É aqui que entra a minha curiosidade em relação ao primeiro critério que Luís Miguel Oliveira confessa ter ponderado para a realização do seu Top10, passo a citar: "At a point, I thought of only naming films made in 1939 – as the world was torn apart by the beginning of the Second World War, cinema could not bear to remain encapsulated in the dreamland it had created for itself". Ideia que um Serge Daney não descuraria e que seguramente resultaria num exercício que seria proveitoso, pelo que gostaria de sugerir que o levasse a cabo e tornasse público - ou já serão listas a mais? Já agora, gostava de perceber o porquê de tanto cinéfilo mais "academizado" ou, como costumava qualificar Agee, "highbrow" começar o seu comentário criticando os moldes desta iniciativa, não só ressalvando o peso das ausências (isso compreendo perfeitamente) mas acentuando mesmo uma certa "má vontade" na resposta ao desafio. Desde quando, e qual o interesse disso, o cinema se tornou numa coisa tão séria, para não dizer sisuda e solene?
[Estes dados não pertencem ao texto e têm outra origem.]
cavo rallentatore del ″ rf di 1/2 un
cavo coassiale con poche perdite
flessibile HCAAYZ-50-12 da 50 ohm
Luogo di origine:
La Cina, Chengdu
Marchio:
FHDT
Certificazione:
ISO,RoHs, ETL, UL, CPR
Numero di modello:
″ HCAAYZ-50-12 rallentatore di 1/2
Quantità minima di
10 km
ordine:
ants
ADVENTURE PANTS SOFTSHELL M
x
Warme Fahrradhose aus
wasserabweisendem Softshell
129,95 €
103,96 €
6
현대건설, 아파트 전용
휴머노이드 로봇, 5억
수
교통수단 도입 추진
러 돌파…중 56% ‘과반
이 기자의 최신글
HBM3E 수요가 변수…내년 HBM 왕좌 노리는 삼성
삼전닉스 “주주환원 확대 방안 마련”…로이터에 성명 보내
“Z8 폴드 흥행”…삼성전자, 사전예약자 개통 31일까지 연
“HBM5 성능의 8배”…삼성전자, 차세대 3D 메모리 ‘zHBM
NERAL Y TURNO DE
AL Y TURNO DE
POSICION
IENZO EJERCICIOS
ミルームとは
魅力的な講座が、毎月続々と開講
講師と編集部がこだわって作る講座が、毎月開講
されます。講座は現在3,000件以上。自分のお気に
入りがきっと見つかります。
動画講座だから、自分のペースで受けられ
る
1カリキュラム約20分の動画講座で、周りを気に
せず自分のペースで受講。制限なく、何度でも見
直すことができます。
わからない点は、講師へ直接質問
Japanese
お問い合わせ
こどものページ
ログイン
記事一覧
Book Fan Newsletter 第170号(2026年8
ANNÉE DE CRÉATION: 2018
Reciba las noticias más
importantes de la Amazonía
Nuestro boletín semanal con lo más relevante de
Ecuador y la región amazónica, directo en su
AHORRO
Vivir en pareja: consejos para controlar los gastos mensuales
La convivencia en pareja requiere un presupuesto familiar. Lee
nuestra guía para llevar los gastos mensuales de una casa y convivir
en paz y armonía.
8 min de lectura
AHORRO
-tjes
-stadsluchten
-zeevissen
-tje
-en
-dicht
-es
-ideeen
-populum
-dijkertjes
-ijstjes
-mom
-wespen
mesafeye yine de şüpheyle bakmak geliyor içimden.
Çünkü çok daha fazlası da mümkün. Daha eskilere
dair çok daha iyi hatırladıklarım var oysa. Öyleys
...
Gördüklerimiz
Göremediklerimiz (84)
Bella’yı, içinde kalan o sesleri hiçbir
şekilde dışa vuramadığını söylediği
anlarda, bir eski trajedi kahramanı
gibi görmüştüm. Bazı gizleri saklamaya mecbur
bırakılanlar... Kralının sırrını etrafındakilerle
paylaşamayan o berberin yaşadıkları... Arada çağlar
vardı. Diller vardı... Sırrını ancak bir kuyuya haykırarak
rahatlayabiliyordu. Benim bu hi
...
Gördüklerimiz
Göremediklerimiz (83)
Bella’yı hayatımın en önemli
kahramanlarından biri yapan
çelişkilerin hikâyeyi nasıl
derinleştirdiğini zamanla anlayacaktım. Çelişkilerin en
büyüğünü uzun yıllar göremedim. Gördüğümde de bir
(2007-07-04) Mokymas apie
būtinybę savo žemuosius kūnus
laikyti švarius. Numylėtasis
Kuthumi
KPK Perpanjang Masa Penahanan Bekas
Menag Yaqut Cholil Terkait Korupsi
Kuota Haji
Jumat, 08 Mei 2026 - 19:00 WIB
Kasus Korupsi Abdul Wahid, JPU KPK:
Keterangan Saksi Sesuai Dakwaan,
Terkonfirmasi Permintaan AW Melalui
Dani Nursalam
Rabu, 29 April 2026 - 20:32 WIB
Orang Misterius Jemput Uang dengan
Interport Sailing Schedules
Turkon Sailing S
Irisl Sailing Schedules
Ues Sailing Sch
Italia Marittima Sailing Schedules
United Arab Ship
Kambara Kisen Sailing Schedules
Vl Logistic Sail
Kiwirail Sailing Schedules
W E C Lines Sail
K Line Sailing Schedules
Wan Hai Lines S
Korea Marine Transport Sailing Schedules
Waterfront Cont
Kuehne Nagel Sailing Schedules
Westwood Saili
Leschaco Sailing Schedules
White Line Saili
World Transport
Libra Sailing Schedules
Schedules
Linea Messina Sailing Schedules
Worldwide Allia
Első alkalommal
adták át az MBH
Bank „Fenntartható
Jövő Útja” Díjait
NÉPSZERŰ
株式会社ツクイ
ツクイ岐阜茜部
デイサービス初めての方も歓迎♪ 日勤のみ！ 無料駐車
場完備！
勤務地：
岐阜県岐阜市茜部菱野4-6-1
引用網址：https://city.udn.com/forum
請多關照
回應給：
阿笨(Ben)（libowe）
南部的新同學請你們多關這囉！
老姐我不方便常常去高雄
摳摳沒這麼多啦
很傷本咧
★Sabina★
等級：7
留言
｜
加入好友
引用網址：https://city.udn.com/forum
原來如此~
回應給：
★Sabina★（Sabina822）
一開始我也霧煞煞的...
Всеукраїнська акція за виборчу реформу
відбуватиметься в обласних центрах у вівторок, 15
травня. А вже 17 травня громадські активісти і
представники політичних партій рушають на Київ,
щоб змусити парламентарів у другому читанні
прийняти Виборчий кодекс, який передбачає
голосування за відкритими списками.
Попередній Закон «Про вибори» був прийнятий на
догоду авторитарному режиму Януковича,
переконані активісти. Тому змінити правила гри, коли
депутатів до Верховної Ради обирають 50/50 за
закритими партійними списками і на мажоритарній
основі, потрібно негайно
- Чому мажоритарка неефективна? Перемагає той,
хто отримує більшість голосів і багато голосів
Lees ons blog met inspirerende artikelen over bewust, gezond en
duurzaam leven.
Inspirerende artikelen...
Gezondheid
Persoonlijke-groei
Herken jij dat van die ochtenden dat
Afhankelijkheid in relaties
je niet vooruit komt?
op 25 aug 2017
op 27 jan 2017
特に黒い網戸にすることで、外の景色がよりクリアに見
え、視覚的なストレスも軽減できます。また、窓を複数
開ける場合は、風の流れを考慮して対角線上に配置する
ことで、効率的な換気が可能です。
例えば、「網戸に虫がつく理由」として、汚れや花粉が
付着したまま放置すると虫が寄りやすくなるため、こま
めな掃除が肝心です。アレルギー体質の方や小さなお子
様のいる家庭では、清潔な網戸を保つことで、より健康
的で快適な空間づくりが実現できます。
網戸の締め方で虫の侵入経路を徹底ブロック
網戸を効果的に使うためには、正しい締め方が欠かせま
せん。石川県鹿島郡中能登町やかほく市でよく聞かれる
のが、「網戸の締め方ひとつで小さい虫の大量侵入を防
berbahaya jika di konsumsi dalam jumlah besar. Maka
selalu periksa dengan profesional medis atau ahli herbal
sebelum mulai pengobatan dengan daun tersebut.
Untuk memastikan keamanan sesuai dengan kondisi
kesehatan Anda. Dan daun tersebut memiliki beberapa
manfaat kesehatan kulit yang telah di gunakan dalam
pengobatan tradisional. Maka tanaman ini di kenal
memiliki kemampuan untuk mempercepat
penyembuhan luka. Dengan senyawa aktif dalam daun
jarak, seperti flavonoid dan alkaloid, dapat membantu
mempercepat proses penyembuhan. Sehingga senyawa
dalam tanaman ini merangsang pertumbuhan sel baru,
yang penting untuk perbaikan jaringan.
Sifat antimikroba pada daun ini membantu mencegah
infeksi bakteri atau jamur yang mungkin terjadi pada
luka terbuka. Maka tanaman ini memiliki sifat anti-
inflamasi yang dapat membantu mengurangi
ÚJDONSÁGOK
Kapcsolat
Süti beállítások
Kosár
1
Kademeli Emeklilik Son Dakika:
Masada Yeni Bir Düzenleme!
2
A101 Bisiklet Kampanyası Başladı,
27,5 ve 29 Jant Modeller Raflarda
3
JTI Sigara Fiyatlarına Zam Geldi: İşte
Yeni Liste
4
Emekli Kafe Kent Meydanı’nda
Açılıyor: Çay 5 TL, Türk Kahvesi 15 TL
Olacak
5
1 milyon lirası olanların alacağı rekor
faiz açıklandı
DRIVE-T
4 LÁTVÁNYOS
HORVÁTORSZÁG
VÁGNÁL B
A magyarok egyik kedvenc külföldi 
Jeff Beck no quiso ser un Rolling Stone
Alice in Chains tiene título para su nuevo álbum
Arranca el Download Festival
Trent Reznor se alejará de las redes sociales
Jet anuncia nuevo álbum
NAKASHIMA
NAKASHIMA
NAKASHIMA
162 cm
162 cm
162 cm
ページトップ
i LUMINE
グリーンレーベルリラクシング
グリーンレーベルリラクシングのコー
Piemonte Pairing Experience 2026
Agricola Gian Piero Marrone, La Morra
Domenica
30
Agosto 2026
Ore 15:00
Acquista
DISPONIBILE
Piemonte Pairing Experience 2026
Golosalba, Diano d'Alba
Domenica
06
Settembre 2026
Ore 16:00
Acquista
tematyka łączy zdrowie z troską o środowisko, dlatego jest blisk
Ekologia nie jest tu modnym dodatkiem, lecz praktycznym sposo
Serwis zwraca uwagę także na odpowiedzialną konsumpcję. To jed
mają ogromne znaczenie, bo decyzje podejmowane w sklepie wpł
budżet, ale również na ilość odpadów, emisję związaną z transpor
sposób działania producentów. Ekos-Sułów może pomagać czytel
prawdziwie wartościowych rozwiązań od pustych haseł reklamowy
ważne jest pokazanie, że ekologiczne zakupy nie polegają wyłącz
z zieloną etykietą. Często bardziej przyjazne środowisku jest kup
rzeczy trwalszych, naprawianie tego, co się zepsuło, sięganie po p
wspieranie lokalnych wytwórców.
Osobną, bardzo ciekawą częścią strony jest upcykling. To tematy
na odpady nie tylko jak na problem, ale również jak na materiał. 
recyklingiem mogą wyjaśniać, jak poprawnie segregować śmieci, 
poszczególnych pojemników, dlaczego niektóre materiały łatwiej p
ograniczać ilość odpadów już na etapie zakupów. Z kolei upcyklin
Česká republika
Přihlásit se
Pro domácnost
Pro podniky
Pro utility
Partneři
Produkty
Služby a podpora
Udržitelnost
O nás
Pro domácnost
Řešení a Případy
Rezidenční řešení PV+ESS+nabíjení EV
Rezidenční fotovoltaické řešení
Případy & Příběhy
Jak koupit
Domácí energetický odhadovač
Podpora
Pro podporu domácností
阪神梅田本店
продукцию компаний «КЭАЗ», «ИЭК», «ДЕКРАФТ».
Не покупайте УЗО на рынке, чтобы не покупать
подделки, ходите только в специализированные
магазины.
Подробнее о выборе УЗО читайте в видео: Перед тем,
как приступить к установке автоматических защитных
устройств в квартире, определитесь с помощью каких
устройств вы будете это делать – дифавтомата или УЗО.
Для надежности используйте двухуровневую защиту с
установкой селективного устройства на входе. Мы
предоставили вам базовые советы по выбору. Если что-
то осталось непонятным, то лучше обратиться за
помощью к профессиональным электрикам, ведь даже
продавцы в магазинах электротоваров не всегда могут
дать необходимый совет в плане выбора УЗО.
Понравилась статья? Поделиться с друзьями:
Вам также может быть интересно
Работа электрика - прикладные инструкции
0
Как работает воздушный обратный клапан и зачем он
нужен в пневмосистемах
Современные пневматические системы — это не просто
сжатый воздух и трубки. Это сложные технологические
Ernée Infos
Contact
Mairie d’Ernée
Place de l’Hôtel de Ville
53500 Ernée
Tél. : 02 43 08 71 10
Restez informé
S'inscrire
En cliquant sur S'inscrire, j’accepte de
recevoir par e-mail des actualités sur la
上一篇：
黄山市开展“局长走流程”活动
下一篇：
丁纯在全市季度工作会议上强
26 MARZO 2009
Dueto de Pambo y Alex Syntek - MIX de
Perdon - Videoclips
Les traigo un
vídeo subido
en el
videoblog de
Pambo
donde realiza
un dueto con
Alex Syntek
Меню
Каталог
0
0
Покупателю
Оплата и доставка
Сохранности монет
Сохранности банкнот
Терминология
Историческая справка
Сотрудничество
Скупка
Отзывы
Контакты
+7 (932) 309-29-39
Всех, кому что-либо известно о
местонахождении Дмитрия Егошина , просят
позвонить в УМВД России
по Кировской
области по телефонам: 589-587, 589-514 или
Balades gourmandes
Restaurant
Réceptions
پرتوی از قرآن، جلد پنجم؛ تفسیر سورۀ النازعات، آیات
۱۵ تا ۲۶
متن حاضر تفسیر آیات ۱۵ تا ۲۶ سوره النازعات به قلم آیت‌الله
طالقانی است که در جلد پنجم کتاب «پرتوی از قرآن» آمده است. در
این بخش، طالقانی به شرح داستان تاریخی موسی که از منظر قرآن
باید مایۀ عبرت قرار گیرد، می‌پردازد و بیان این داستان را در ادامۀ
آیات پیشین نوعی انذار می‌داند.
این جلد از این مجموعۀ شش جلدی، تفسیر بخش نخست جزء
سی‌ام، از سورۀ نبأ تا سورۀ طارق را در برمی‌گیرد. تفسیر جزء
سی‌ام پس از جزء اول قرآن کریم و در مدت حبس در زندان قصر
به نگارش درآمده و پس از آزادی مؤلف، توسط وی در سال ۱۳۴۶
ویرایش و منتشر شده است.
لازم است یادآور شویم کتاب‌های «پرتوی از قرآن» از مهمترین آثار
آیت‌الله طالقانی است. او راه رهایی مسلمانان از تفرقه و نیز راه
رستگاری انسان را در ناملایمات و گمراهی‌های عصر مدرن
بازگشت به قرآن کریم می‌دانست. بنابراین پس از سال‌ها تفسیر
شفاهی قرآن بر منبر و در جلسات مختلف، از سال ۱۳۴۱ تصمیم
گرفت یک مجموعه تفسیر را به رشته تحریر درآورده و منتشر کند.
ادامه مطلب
Outra lista que destaco e que irei ter no espírito nas minhas indagações futuras (ainda assim, dos filmes escolhidos só não vi dois títulos) é obviamente a de José Manuel Costa, grande professor universitário de cinema e subdirector da Cinemateca Portuguesa - Museu do Cinema. Primeira nota negativa e primeiro sinal de preocupação em relação ao cuidado investido na organização desta preciosa base de dados: ó amigos ingleses, o que é isso do José Manuel Costa ser crítico e, PASME-SE O LEITOR, de nacionalidade espanhola?! Bem, este é um erro que tem de ser rectificado o quando antes, sob pena de desacreditar todo este esforço, meritório, da revista britânica.
Posto isto, fico contente por ver um Hawks, e um Hawks maravilhoso (ui, que redundância!), bem acima na lista de um académico nacional. Digo isto assim, não por desconsiderar o cinema de John Ford, longe de mim! Mas por já ter defendido que falta entrar uma certa aragem hawksiana na universidade portuguesa - os seus filmes desconcertam o cânone clássico, ao passo que o "fordismo" é um convite pós-griffithiano à sua celebração algo "acrítica". Adoro Ford, não me interpretem mal, mas considero Hawks uma ferramenta do pensamento mais, por assim dizer, "desafiante" e, nos dias de hoje, mais "operativa". Outro destaque, para além da natural inclusão de um Flaherty (tão natural como José Manuel Costa se chamar José Manuel Costa, dirá cada um dos seus alunos da cadeira de Documentário): o primeiro lugar reservado a Ozu e não a qualquer um dos seus filmes da praxe, leia-se, os unânimes "Tokyo Story" e "Late Spring". A estação favorita do vice-director da Cinemateca parece ser outra: o Outono.
Por outro lado, Augusto M. Seabra, o programador da Culturgest e do DocLisboa, conhecido "cronista" da vida pública portuguesa, faz uma lista inesperadamente "by the book", só com filmes "indiscutíveis" e sobejamente amados. Para um divulgador de cinematografias desconhecidas e autores obscuros, encontro pouca "novidade" neste casting. Recomendo, por isso, que se leia a sua justificação e que se procure a verdadeira lista "à Augusto M. Seabra" na referência a nomes como Syberberg, Straub, Munk e Ghatak.
2 comentários:
Curiosamente, tenho a impressão contraria da dicotomia Ford/Hawks na universidade portuguesa. Talvez porque tenha estudado com o Mario Jorge Torres, para quem Hawks era Deus e Ford um cineasta "ah e tal"...
Pois, é possível que se calhar não seja uma situação "generalizada", mas nitidamente a FCSH-UNL é mais "fordista" do que "hawksiana".
Na realidade, gostava de saber como é nas outras faculdades, se alguém nos estiver a ler e poder contribuir nesse sentido, agradecia.